**MATERIAL SHOWN**

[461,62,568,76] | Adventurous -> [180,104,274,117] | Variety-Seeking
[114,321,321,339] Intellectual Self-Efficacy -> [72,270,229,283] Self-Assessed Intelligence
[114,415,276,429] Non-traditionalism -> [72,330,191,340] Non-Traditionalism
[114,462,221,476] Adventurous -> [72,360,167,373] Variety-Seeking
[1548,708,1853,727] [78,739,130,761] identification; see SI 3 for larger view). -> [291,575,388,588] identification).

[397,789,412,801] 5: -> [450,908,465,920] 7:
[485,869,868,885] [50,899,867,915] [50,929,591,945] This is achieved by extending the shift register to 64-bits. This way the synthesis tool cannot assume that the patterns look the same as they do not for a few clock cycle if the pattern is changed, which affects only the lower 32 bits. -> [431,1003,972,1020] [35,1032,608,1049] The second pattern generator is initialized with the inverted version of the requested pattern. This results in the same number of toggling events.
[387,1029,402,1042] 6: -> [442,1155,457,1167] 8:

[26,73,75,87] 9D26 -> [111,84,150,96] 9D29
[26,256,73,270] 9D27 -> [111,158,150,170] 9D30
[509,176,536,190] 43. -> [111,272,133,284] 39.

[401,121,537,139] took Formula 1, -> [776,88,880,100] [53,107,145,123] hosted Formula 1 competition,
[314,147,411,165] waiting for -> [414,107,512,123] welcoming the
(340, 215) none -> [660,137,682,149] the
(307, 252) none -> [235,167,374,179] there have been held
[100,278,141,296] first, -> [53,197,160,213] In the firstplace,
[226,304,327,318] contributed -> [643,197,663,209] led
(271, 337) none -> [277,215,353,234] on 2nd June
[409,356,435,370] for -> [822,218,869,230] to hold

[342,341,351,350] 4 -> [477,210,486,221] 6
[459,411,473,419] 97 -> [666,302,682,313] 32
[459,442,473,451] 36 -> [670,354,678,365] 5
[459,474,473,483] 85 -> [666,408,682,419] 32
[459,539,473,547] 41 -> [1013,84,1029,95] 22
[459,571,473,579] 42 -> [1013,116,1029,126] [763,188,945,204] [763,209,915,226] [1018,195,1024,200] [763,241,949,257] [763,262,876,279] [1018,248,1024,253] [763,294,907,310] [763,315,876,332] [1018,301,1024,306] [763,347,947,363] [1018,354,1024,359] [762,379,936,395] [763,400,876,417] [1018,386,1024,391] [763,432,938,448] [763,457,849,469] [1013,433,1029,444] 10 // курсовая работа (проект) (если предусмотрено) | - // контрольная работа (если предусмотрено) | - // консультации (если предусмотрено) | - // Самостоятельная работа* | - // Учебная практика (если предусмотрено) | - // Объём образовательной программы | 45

**WHAT YOU ARE ASKED TO DO**
Go through the records above and count every line that includes "Adventurous". Give the number and nothing else.

**TASK RESULT**
2